Task to carry out: Across the entries that follow, how many lines have the word "linejoin" in them? Give only the number.

Data for processing:
+ + + + + + +

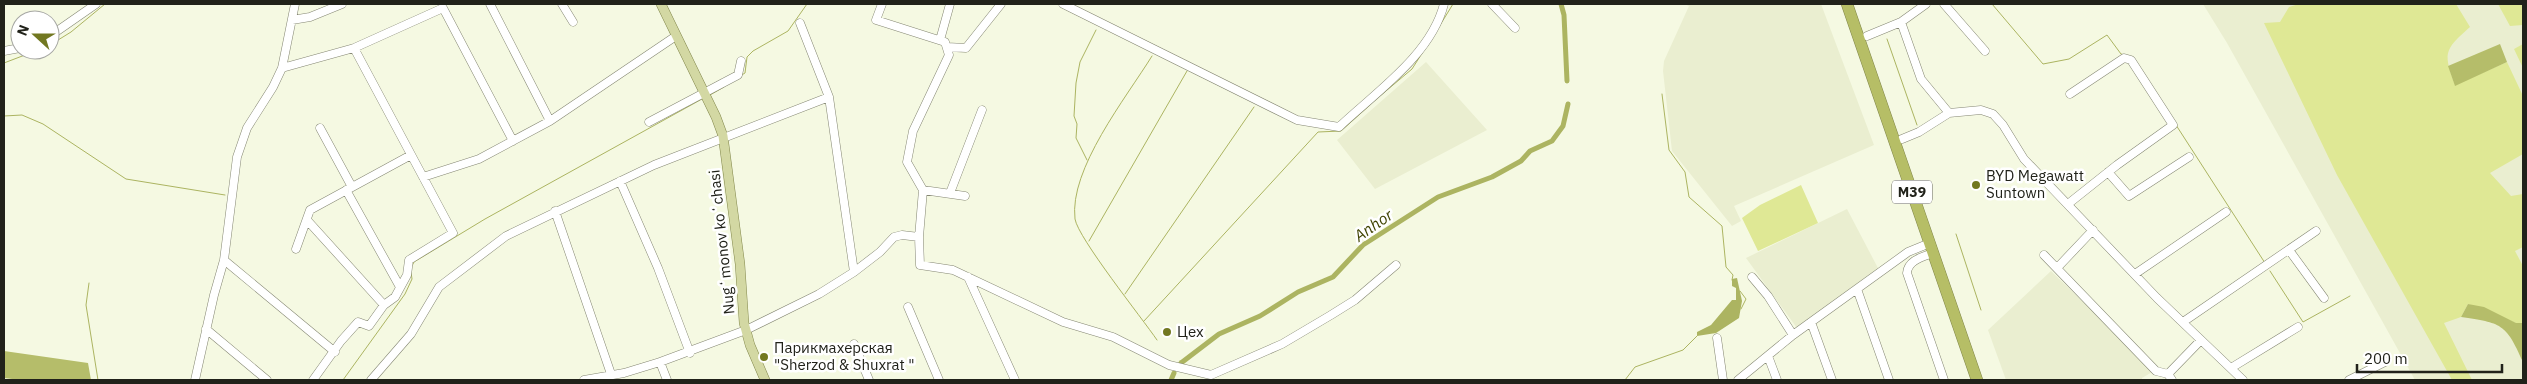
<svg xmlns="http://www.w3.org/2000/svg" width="2527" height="384" font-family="'IBM Plex Sans',sans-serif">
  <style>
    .built { fill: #eaeed0 }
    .green { fill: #dfe895 }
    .forest { fill: #b5bd6a }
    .water { fill: #acb461 }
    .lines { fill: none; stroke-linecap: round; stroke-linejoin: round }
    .stream { stroke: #acb461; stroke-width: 1 }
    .canal { stroke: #acb461; stroke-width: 5 }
    .minor-casing { stroke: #858773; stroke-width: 9 }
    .major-casing { stroke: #82874b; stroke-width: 10 }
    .highway-casing { stroke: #82874b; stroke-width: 12 }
    .minor { stroke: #fff; stroke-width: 8 }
    .major { stroke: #d3d8a3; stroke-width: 9 }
    .highway { stroke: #b6be66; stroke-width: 11 }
    .poi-dot { fill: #727821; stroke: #fff; stroke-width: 2 }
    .labels { text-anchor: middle; stroke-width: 5; stroke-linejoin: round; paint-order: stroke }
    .shield { fill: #fff; stroke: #64645f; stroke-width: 1 }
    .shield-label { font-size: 14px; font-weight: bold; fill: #21221a }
    .poi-label { font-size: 15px; fill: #21221a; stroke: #fff; text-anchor: start }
    .street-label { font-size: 15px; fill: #21221a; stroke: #fff }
    .water-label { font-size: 16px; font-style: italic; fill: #3f4300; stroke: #fff }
  </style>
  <rect width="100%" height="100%" fill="#f5f9e2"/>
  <path class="built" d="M1684 4H1821L1874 145 1734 206 1741 221 1732 226 1672 151 1663 71 1664 61 1689 6Z
    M2203 4H2523V380H2415L2227 43Z
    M1426 62 1487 130 1375 189 1337 140Z
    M1847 209 1879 270 1797 328 1746 258Z
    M2051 271 2154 371 2142 378V380H2006L1988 330Z"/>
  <path class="green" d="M2299 4H2456L2470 27C2444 50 2443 53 2455 85L2507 62 2523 96V154L2490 173 2511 196 2523 194V247L2515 251 2523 266V324H2518L2468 304 2461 317 2444 323 2472 380H2452L2337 175 2264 23 2280 22 2289 7Z
    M2498 4H2523V25L2510 26Z
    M2523 44V68L2514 49Z
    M1801 185 1818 223 1758 251 1742 218 1760 205Z"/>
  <path class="forest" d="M2500 44 2507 62 2455 86 2448 66Z
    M2468 304 2484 307 2516 323H2523V362C2506 323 2501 323 2461 317Z
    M4 351 88 363 91 380H20L4 378Z"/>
  <path class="water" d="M1737 278 1742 301 1739 318 1716 333 1697 336V332L1711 325 1732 300H1736V288L1732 286V279Z"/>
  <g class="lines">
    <path class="stream" d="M1992 4 2043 64 2069 59 2107 35 2121 54 2125 55
      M1434 35 1453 4
      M1887 39 1917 125
      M50 45 71 32 105 4
      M1152 56C1126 98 1069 169 1075 219 1078 238 1142 318 1157 340
      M4 63 38 50
      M740 76 745 73 747 57 753 51 788 31 807 4
      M1662 94 1669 150 1685 172 1689 197 1722 226 1726 267 1733 275 1732 280
      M710 95 724 87
      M1374 101 1412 69 1426 47
      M4 116 22 115 43 124 126 179 225 195
      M2176 125 2265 263
      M1087 160 1076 138 1077 124 1074 116 1076 83 1080 62 1096 30
      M1956 234 1981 310
      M1089 241 1187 71
      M412 266 414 262 485 219 702 99
      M2270 271 2303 322 2350 296
      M89 283 86 305 98 380
      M1740 291 1746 299 1741 309
      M1125 294 1254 107
      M1144 321 1318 132 1341 131 1371 104
      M1180 361 1182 362
      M343 380 405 294 412 279 411 272
      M1625 380 1635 367 1683 350 1697 336"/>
    <path class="canal" d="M1561 4 1564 15 1567 81
      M1181 363 1219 334 1260 316 1298 292 1333 277 1363 245 1438 197 1492 177 1521 161 1530 151 1552 141 1563 126 1568 104
      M1171 380 1174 373"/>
    <defs>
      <path id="minor" d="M490 4 550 121
        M562 4 573 22
        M882 4 876 20 945 42 949 55 913 131 907 162 923 190 919 237 920 265 953 270 1063 322 1113 337 1169 365 1211 375 1282 344 1331 315 1355 300 1396 265
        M1063 4 1297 120 1339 127C1376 92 1431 55 1444 4
        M1492 4 1515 28
        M1944 4 1985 51
        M292 20 310 17 342 4
        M1901 22 1921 79 1949 113
        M800 23 829 97 854 272
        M50 36 96 4
        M1867 36 1901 22 1926 4
        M940 40 950 4
        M947 47 966 48 1001 4
        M4 51 20 48
        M282 68 354 48 443 8 513 141
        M649 122 738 75 741 61
        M320 128 352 187
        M1902 139 1919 132 1949 113 1981 110 1993 114 2003 125 2024 159 2157 298 2243 380
        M2108 172 2129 196 2189 157
        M423 177 479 159 550 121 676 36
        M620 181 658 268 690 353
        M346 190 400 287
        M923 190 965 196
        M950 193 982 110
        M2068 204 2117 165 2173 125 2131 60 2124 58 2070 94
        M555 211 611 374
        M307 220 384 305
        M296 249 310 210 411 155
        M2289 250 2324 298
        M1933 253C1923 257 1908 260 1907 273L1944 380
        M2044 255 2156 371 2168 374
        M224 260 335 352
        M2058 267 2093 230
        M2135 274 2226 212
        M968 277 1015 380
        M1752 277 1768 296 1793 335
        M1857 289 1889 380
        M908 307 939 380
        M1811 322 1832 380
        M2183 322 2316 231
        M206 329 267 380
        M1717 338 1723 380
        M854 344 869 380
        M1768 356 1777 380
        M660 362 667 380
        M2231 368 2298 327
        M195 380 214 295 224 260 237 157 247 128 273 87 282 68 295 4
        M313 380 341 341 358 322 369 326 384 305 395 297 407 275 409 260 453 233 354 48
        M371 380 411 334 439 287 506 236 654 165 829 97
        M584 380 624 373 660 362 746 330 819 294 854 272 880 252 894 237 902 235 919 237
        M1738 380 1793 335 1908 252 1930 243
        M2172 380 2168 374 2201 340
        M2349 380 2385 362"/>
      <path id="major" d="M661 4 716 117 723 136 740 264 744 323 750 345 765 380"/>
      <path id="highway" d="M1847 4 1977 380"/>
    </defs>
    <use href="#minor" class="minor-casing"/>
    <use href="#major" class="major-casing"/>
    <use href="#highway" class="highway-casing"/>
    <use href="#minor" class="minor"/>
    <use href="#major" class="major"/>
    <use href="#highway" class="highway"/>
  </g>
  <g class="poi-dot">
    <circle cx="1976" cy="185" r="5"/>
    <circle cx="1167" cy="332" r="5"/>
    <circle cx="764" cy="357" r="5"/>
  </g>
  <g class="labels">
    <rect class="shield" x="1892" y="180.5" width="40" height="23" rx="4"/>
    <g class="shield-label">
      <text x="1912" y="197">M39</text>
    </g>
    <g class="poi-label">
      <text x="1986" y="181">BYD Megawatt<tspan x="1986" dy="17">Suntown</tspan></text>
      <text x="1177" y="337">Цех</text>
      <text x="774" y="353">Парикмахерская<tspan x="774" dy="17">"Sherzod &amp; Shuxrat "</tspan></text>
    </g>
    <g class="street-label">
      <text transform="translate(722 242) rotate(-96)" y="5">Nugʻmonov koʻchasi</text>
    </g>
    <g class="water-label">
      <text transform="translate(1373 225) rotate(-35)" y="6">Anhor</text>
    </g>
  </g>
  <rect width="2527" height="384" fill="none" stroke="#21221a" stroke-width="10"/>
  <g transform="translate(35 35) rotate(291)"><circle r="24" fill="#ffffff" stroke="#a6a7a3"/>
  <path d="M0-4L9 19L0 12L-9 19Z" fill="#727821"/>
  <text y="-8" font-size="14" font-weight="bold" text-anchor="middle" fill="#21221a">N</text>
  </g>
  <path d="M2357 364v8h145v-8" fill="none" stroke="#21221a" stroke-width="2.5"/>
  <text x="2364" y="364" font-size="15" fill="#21221a" stroke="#ffffff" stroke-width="4" paint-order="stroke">200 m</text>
</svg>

+ + + + + + +

Task solution: 2